◆ What you have to do:
In the entries below, find the string "accordance" and return each line holding it.

Extracted records Start Marker

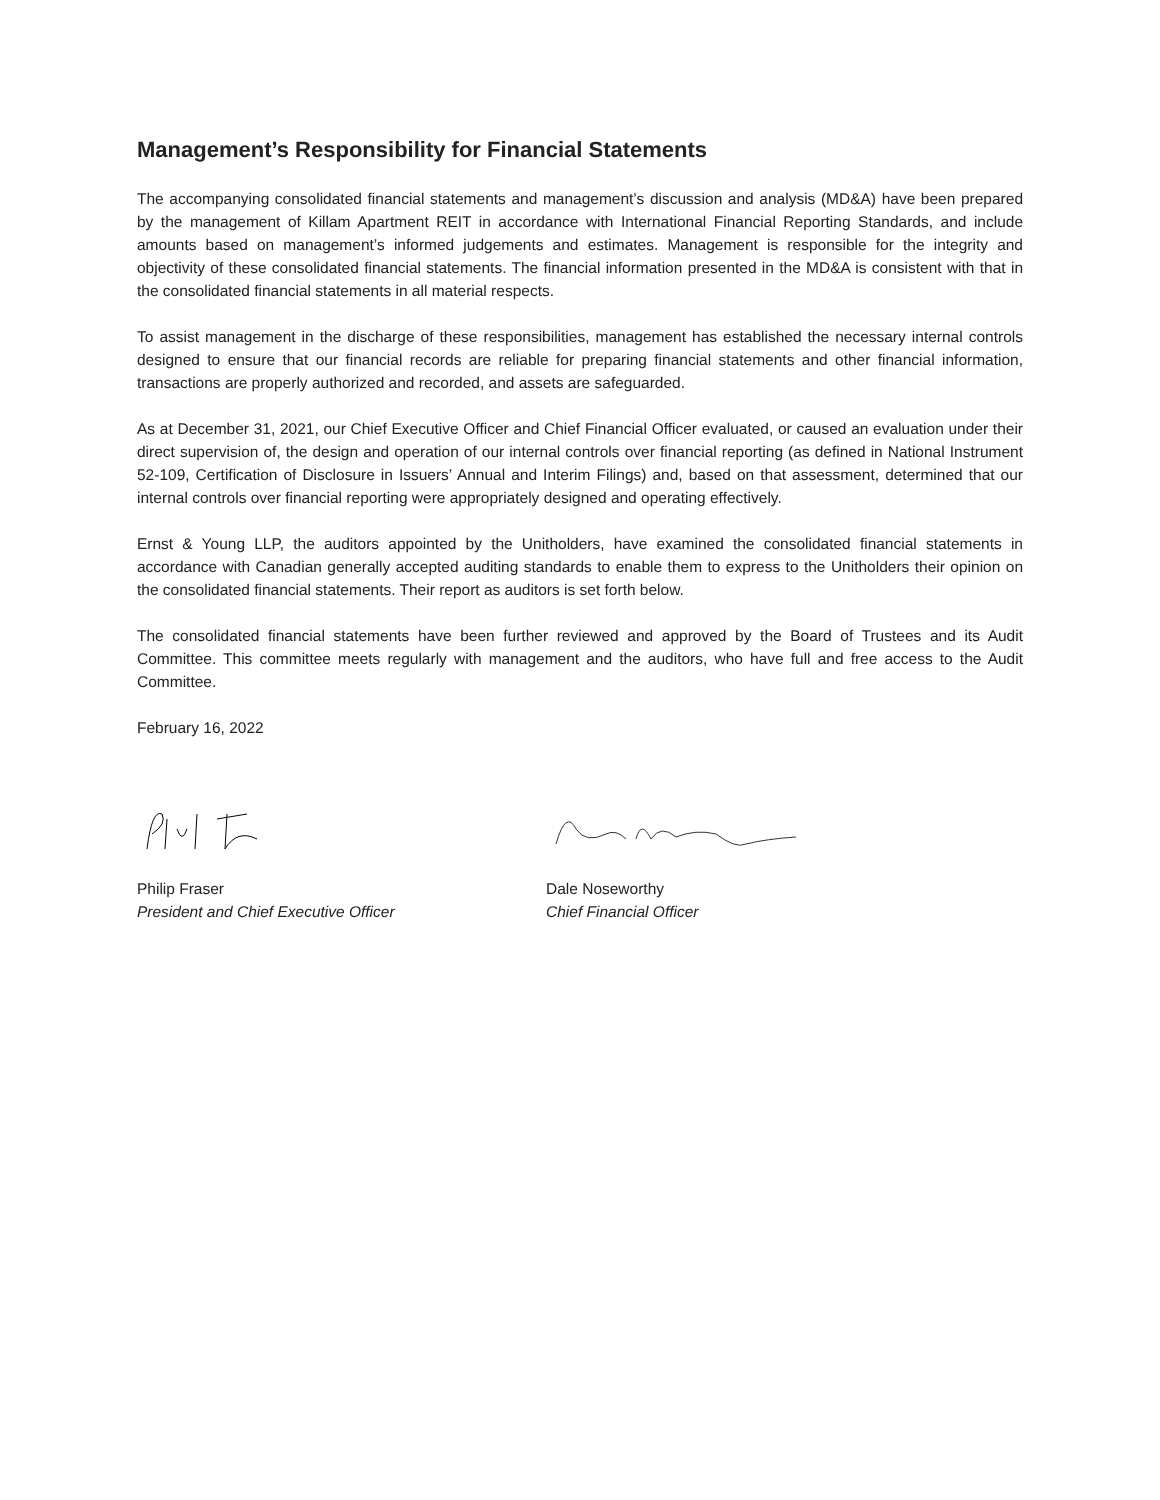Management’s Responsibility for Financial Statements
The accompanying consolidated financial statements and management’s discussion and analysis (MD&A) have been prepared by the management of Killam Apartment REIT in accordance with International Financial Reporting Standards, and include amounts based on management’s informed judgements and estimates. Management is responsible for the integrity and objectivity of these consolidated financial statements. The financial information presented in the MD&A is consistent with that in the consolidated financial statements in all material respects.
To assist management in the discharge of these responsibilities, management has established the necessary internal controls designed to ensure that our financial records are reliable for preparing financial statements and other financial information, transactions are properly authorized and recorded, and assets are safeguarded.
As at December 31, 2021, our Chief Executive Officer and Chief Financial Officer evaluated, or caused an evaluation under their direct supervision of, the design and operation of our internal controls over financial reporting (as defined in National Instrument 52-109, Certification of Disclosure in Issuers’ Annual and Interim Filings) and, based on that assessment, determined that our internal controls over financial reporting were appropriately designed and operating effectively.
Ernst & Young LLP, the auditors appointed by the Unitholders, have examined the consolidated financial statements in accordance with Canadian generally accepted auditing standards to enable them to express to the Unitholders their opinion on the consolidated financial statements. Their report as auditors is set forth below.
The consolidated financial statements have been further reviewed and approved by the Board of Trustees and its Audit Committee. This committee meets regularly with management and the auditors, who have full and free access to the Audit Committee.
February 16, 2022
Philip Fraser
President and Chief Executive Officer
Dale Noseworthy
Chief Financial Officer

Extracted records End Marker

◆ Answer box:
The accompanying consolidated financial statements and management’s discussion and analysis (MD&A) have been prepared by the management of Killam Apartment REIT in accordance with International Financial Reporting Standards, and include amounts based on management’s informed judgements and estimates. Management is responsible for the integrity and objectivity of these consolidated financial statements. The financial information presented in the MD&A is consistent with that in the consolidated financial statements in all material respects.
Ernst & Young LLP, the auditors appointed by the Unitholders, have examined the consolidated financial statements in accordance with Canadian generally accepted auditing standards to enable them to express to the Unitholders their opinion on the consolidated financial statements. Their report as auditors is set forth below.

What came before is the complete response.